February 16,2026 21:46

It is often said that Nikol-aligned propaganda insults the intelligence of normal people. Recently, Archbishop Mikayel Ajapahyan said something along those lines as well. There is real depth to that observation. At times, one almost feels embarrassed to respond to statements made by pro-government and government-adjacent propagandists, because doing so might suggest that you take such absurdities seriously.

It is inconceivable that any Armenian clergyman—let alone someone who has graduated from a seminary—would not know what Orthodoxy (orthodoxia) is, or that the term “orthodox” is traditionally applied to Christians. In the case of Civil Contract members (ՔՊ), such ignorance may be expected; many of them belong to that segment of their generation which, unfortunately, has read little beyond social-media headlines. But clergy—from deacons upward, I repeat—are well aware of these matters. It is simply that, for certain bishops, the fact of serving Pashinyan has switched off not only the “button” of conscience, but also that of intellect and knowledge; hence, they see “Russian subjugation” in calling the Armenian Apostolic Church “orthodox.”

Yet this is not the height of absurdity. According to the same propaganda aimed at well-washed brains, the Catholicos’s brother is a “KGB agent”—that is, an operative of an organization that has not existed for 34 years. (If you are so brave, say it plainly: the Federal Security Service.) The Catholicos himself is allegedly serving the interests of a “foreigner”—which “foreigner”? The same one with whom Pashinyan boasts of having “direct and warm” relations? What, then, prevents that “direct and warm” friend from saying that your enemy, the Catholicos, is serving his interests—and from asking that all this be put to an end?
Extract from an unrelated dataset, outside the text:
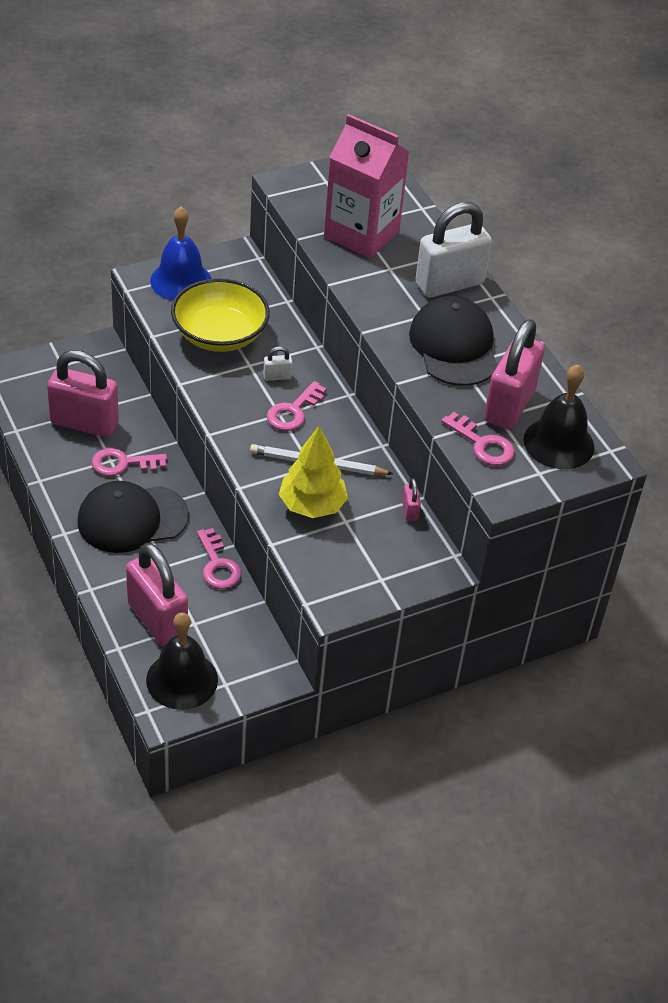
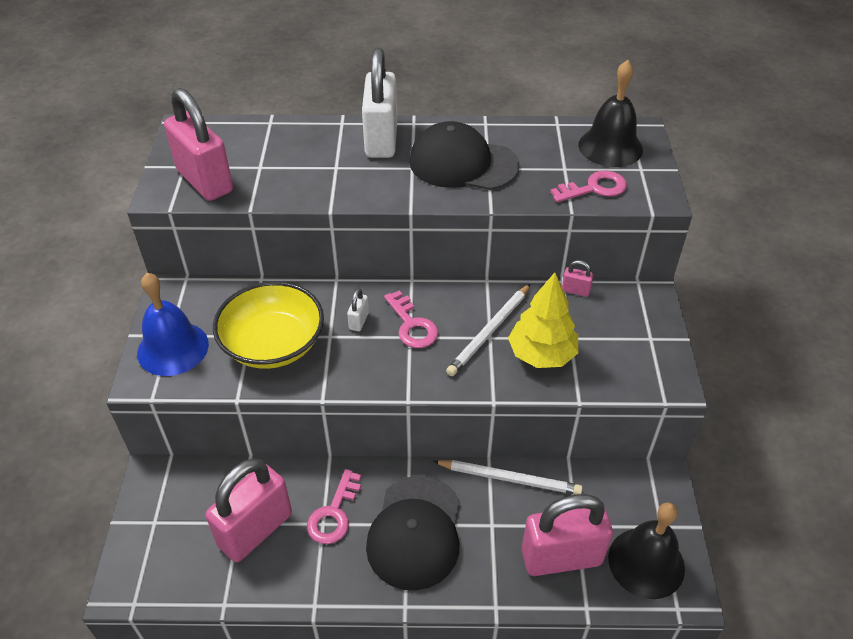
camera: 60 degrees left, 0 degrees up
pink key [197,528,242,589] -> white pencil [433,460,582,494]
pink carton [324,114,409,258] -> none
pink padlock [484,319,545,430] -> pink padlock moved to [164,88,233,201]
But even that is not the climax. Recently, it has “emerged” that the sermons of certain—apparently non-Nikol-aligned—priests resemble the ideology of Islamic fundamentalism. In that case, a simple clarification is in order. Those who think so should cite, in the comments, not only from contemporary times but from any point over the past 1,725 years, a single text by any Armenian clergyman that even remotely resembles the preaching of extremist Islamists.

If defending the rights of the people of Artsakh is fundamentalism, then the greatest fundamentalist is the one who once shouted, “Artsakh is Armenia: that’s it.”